Before him lay a landscape confined by no walls. It was as much empty as it was sublime. Behind was the black, charred cavern of a room. Ahead were endless plains of gravel, rocky dunes and barren trees under a bruise-coloured sky. The view was fascinating even as it filled Carson with a slowly creeping dread. If he stepped out there, no benchmarks would guide him back to his own self or the rueful shelter of his reality. Out there was the centre of the Ancient globe and it was as vast as an entire universe.
( In this valley of dying stars . . . )
( In this hollow valley . . . )
Every part of Carson’s body felt numb and distant. Fatigue had caught up on him and made him slightly dizzy. Dimly Carson reflected that in this state he would simply stop thinking if he saw any more faceless people. Not that he expected to encounter them again. Something told him that out in the open, he wouldn’t be haunted by phantom shapes or dying friends. A desert of stones would reach from horizon to horizon and there would be nothing else. The plains he saw were desolate, devoid of life or memories. Caught in the open he might drown in the wind’s massive silence, dissolve from the inside, until nothing remained of him but the husk of a man. Loneliness could do that to you.

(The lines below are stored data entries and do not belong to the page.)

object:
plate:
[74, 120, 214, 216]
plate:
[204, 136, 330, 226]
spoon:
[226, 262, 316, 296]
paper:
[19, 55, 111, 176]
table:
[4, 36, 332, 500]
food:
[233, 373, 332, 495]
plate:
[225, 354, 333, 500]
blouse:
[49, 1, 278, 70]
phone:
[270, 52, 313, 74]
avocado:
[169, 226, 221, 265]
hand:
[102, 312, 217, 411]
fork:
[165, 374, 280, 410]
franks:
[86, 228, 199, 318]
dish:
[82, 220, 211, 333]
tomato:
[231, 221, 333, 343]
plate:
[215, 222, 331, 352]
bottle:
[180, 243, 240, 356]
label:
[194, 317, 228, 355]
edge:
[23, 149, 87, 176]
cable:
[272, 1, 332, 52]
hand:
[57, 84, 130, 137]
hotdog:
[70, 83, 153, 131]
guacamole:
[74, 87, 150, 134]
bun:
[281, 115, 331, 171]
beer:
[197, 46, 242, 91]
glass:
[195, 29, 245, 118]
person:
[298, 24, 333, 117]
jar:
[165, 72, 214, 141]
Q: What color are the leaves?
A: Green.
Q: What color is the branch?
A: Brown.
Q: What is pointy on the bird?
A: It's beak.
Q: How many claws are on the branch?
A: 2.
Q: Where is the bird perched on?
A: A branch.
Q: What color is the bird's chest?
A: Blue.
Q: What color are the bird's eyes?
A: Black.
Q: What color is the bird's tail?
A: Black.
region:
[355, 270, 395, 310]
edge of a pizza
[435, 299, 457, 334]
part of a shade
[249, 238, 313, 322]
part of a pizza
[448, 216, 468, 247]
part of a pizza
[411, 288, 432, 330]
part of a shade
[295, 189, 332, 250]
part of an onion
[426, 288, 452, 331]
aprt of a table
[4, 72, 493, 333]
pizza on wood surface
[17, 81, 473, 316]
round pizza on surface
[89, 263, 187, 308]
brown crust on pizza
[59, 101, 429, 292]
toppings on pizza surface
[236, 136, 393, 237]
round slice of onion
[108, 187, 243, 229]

Carson understood that this was the last challenge. He also knew that he’d run out of strength and defences. What hope he had of escaping to his reality slipped through his fingers. He couldn’t even imagine waking up anymore. At that point, he was too exhausted to try. His hand fell away from the jagged wall and he stepped outside.
Gravel clicked beneath his shoes and the wind was almost welcoming.
*a/n: Lines taken from the fifth segment of T.S. Eliot’s The Hollow Men.